(Pixel coordinate boxes)
---

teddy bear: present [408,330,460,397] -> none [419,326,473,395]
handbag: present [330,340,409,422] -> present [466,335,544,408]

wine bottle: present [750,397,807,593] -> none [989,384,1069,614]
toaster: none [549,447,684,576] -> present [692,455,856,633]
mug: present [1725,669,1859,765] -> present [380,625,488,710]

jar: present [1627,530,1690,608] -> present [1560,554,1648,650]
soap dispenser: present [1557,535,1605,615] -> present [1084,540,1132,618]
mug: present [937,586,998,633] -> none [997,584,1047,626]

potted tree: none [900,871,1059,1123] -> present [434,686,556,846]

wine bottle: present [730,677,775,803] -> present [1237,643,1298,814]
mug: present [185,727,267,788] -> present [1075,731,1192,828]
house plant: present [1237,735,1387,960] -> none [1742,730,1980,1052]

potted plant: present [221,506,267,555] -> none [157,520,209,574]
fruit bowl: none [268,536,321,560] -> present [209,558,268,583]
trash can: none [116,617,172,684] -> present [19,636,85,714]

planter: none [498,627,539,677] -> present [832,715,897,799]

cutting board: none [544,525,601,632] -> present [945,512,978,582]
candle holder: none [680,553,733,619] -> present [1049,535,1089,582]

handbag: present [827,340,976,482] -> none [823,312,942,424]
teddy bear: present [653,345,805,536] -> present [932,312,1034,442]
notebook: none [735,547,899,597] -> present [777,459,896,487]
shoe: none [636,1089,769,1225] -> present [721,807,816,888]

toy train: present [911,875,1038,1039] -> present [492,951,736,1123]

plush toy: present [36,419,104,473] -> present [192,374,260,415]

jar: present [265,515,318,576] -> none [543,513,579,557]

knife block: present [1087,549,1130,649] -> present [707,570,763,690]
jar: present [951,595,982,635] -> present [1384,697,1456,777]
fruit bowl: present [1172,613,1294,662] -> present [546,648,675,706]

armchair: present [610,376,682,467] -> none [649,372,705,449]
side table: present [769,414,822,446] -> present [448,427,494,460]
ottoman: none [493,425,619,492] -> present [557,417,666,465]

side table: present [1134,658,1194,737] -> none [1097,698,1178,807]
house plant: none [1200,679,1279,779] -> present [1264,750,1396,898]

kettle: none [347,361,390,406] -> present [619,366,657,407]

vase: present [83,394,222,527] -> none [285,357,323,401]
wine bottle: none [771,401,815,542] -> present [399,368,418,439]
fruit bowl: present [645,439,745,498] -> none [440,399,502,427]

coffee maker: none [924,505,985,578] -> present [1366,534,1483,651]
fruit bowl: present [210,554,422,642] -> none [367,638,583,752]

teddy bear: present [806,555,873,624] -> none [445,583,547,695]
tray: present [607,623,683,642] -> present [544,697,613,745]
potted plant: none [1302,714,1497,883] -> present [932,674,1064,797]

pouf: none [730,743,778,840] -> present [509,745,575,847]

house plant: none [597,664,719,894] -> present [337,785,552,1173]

---

YOUR GOAL: Starting from the line holding "fruit bowl: present [210,554,422,642]", restate the remaining lines of the data word for word, including the last.

REPLY TO THE TASK:
fruit bowl: present [210,554,422,642] -> none [367,638,583,752]

teddy bear: present [806,555,873,624] -> none [445,583,547,695]
tray: present [607,623,683,642] -> present [544,697,613,745]
potted plant: none [1302,714,1497,883] -> present [932,674,1064,797]

pouf: none [730,743,778,840] -> present [509,745,575,847]

house plant: none [597,664,719,894] -> present [337,785,552,1173]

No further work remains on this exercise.